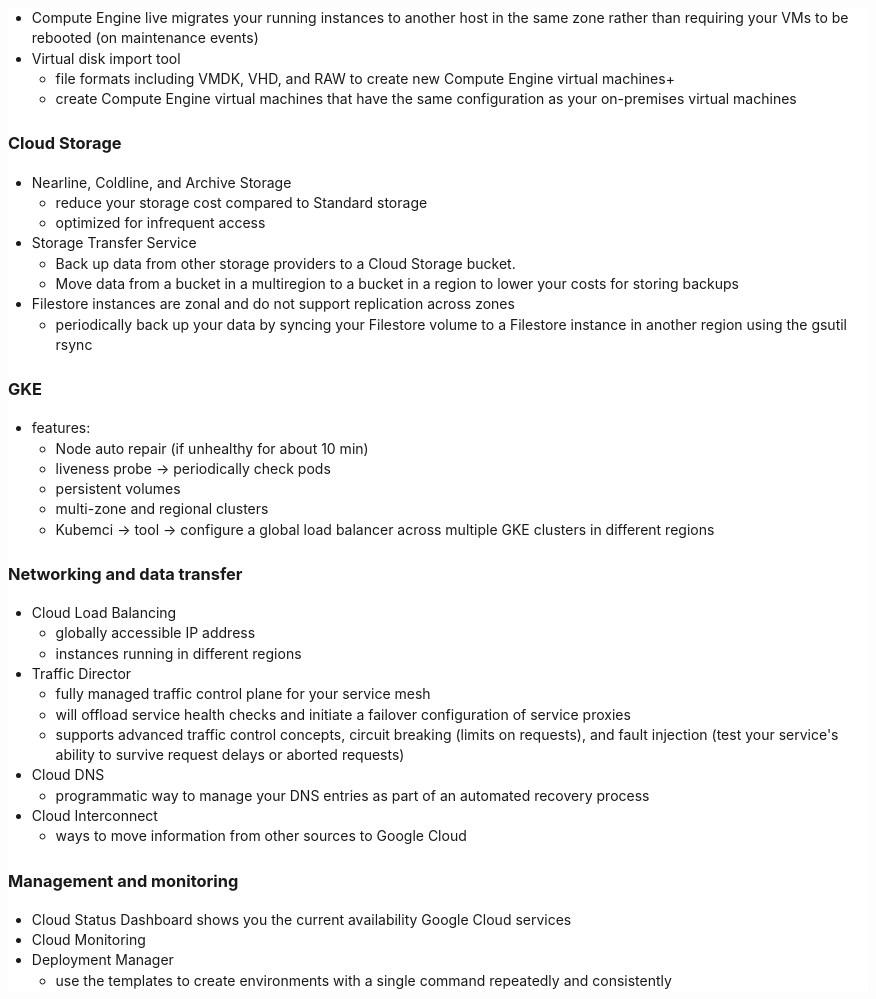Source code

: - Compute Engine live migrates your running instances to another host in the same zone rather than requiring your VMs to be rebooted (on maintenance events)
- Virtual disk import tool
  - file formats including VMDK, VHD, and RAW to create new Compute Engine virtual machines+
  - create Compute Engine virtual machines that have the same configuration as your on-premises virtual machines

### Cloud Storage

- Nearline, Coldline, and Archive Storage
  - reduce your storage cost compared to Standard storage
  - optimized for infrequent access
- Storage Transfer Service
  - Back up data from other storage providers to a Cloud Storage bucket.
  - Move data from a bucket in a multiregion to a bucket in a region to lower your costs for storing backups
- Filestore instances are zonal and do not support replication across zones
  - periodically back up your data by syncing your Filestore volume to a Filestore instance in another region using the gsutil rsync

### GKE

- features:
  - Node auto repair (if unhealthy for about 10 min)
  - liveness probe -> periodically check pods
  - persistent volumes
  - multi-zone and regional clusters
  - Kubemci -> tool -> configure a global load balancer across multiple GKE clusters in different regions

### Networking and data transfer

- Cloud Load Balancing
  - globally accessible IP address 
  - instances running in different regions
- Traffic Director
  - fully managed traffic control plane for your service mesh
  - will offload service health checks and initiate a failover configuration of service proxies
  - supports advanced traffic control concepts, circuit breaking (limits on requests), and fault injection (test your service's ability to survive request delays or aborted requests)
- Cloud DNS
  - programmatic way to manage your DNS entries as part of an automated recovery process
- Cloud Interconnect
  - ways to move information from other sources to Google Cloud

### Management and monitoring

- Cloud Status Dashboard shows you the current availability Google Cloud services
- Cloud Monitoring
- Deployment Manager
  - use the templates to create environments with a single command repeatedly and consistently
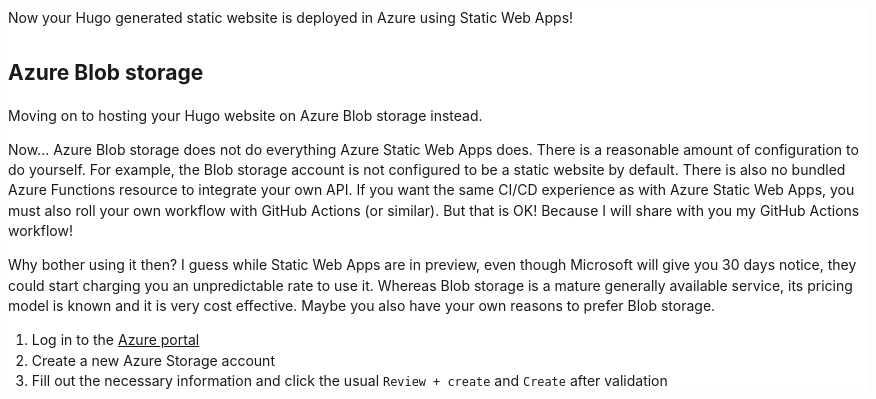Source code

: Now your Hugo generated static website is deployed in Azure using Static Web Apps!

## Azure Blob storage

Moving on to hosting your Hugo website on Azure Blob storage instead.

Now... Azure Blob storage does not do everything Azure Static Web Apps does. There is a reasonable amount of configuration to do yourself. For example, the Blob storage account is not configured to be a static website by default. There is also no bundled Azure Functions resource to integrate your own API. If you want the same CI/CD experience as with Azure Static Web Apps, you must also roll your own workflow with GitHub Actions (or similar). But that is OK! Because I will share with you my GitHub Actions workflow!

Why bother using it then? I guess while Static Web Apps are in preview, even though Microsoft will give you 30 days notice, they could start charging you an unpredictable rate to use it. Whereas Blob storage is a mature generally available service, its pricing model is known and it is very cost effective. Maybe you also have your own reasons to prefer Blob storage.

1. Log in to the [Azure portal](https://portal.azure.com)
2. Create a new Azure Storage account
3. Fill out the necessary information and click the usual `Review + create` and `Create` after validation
————————
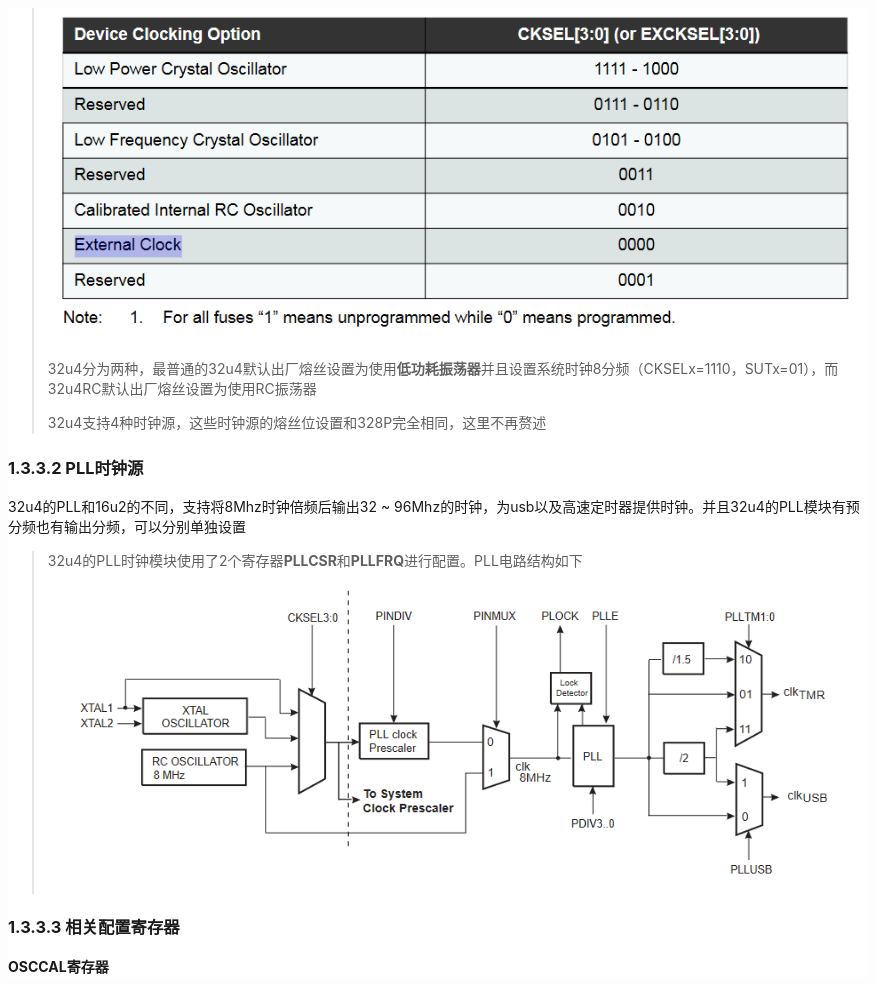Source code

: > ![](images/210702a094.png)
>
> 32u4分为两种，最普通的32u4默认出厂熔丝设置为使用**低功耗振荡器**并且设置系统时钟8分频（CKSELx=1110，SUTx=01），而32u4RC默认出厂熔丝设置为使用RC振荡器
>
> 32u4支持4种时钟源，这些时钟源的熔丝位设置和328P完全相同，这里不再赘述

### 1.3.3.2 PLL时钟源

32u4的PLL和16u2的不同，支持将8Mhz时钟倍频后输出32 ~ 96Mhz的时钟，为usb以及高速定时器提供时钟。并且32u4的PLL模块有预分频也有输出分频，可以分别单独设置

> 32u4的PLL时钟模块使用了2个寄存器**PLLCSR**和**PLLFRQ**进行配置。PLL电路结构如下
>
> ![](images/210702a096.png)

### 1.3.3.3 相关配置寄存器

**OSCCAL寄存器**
————————
• _What you need to do_: Retrieve every line above holding the word "control".

• _Finished exercise_:
  - fully managed traffic control plane for your service mesh
  - supports advanced traffic control concepts, circuit breaking (limits on requests), and fault injection (test your service's ability to survive request delays or aborted requests)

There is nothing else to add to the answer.